Esercizi da svolgere>
a - Nel testo sul contributo ai commercianti, riscrivi il passo che parte da "CONTRIBUTO STRAORDINARIO PER" e termina con "Tonino Palma .", mettendo "provvedimento" al posto di "decreto".
b - Secondo il testo sul contributo ai commercianti, per quale motivo gli imprenditori commerciali possono ricevere il contributo straordinario?
c - Chi annuncia la novità descritta nel testo sul contributo ai commercianti?

Blocco di testo>
+ + + + +

CONTRIBUTO STRAORDINARIO PER I COMMERCIANTI CHE HANNO NEGOZI SU VIE CHIUSE AL TRANSITO

Un contributo straordinario  per gli imprenditori commerciali i cui esercizi abbiano subito danni a causa della chiusura prolungata del traffico per almeno un mese.  La novità prevista in un decreto del 9 febbraio che stabilisce i criteri e le modalità relative alla Legge regionale del 3 maggio 2001 n 6, dell’assessorato regionale della Cooperazione e del Commercio, dell’Artigianato e della Pesca, è annunciata dall’assessore comunale alle Attività Produttive, Tonino Palma .

+ + + + +

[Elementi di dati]
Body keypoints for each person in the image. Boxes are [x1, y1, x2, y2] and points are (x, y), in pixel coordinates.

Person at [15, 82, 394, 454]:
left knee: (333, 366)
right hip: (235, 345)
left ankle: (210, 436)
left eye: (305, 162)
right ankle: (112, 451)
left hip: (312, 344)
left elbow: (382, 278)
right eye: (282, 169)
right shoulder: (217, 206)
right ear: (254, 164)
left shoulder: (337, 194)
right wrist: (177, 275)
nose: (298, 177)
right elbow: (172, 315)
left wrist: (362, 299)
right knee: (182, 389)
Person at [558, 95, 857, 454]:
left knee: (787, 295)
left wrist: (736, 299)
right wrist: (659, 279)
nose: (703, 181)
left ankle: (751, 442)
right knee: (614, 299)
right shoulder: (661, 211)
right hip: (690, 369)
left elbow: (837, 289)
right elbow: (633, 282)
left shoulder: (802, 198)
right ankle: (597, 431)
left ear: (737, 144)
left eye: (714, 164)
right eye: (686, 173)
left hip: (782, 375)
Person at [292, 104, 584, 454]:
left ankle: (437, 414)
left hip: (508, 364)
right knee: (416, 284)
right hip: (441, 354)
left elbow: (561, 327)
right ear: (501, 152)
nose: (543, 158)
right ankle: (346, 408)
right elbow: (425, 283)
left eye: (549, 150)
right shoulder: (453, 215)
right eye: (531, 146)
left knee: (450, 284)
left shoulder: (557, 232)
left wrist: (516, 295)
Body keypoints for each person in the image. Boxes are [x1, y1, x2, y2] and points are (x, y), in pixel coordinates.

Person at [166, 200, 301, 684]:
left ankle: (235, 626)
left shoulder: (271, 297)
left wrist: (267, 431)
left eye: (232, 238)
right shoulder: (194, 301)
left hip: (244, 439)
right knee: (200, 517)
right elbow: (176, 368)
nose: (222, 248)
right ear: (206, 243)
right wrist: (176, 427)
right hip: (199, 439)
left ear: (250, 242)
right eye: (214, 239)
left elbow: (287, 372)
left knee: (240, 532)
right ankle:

+ + + + +

Elenco delle soluzioni>
a -
CONTRIBUTO STRAORDINARIO PER I COMMERCIANTI CHE HANNO NEGOZI SU VIE CHIUSE AL TRANSITO

Un contributo straordinario  per gli imprenditori commerciali i cui esercizi abbiano subito danni a causa della chiusura prolungata del traffico per almeno un mese.  La novità prevista in un provvedimento del 9 febbraio che stabilisce i criteri e le modalità relative alla Legge regionale del 3 maggio 2001 n 6, dell’assessorato regionale della Cooperazione e del Commercio, dell’Artigianato e della Pesca, è annunciata dall’assessore comunale alle Attività Produttive, Tonino Palma .

b - Lo ricevono perché i loro esercizi hanno subito danni a causa della chiusura prolungata del traffico per almeno un mese.

c - La annuncia Tonino Palma, assessore comunale alle Attività Produttive.